=== Begin Enclosure ===

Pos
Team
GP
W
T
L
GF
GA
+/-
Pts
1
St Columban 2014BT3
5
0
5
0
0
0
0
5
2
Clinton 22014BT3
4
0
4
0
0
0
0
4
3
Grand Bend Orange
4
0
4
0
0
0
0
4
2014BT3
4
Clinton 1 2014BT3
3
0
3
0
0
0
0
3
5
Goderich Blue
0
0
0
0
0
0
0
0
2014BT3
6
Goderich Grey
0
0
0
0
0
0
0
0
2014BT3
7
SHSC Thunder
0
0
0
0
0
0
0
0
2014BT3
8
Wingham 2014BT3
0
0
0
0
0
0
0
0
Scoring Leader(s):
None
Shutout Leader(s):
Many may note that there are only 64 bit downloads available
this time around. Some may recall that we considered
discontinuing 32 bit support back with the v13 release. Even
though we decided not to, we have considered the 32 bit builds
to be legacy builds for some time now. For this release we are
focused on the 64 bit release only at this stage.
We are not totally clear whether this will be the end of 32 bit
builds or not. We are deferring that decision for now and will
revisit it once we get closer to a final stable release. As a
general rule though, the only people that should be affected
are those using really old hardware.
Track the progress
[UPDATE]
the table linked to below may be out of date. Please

=== End Enclosure ===

Every line of the data must appear again in the answer, exactly as written.

WRITTEN ANSWER:
Pos
Team
GP
W
T
L
GF
GA
+/-
Pts
1
St Columban 2014BT3
5
0
5
0
0
0
0
5
2
Clinton 22014BT3
4
0
4
0
0
0
0
4
3
Grand Bend Orange
4
0
4
0
0
0
0
4
2014BT3
4
Clinton 1 2014BT3
3
0
3
0
0
0
0
3
5
Goderich Blue
0
0
0
0
0
0
0
0
2014BT3
6
Goderich Grey
0
0
0
0
0
0
0
0
2014BT3
7
SHSC Thunder
0
0
0
0
0
0
0
0
2014BT3
8
Wingham 2014BT3
0
0
0
0
0
0
0
0
Scoring Leader(s):
None
Shutout Leader(s):
Many may note that there are only 64 bit downloads available
this time around. Some may recall that we considered
discontinuing 32 bit support back with the v13 release. Even
though we decided not to, we have considered the 32 bit builds
to be legacy builds for some time now. For this release we are
focused on the 64 bit release only at this stage.
We are not totally clear whether this will be the end of 32 bit
builds or not. We are deferring that decision for now and will
revisit it once we get closer to a final stable release. As a
general rule though, the only people that should be affected
are those using really old hardware.
Track the progress
[UPDATE]
the table linked to below may be out of date. Please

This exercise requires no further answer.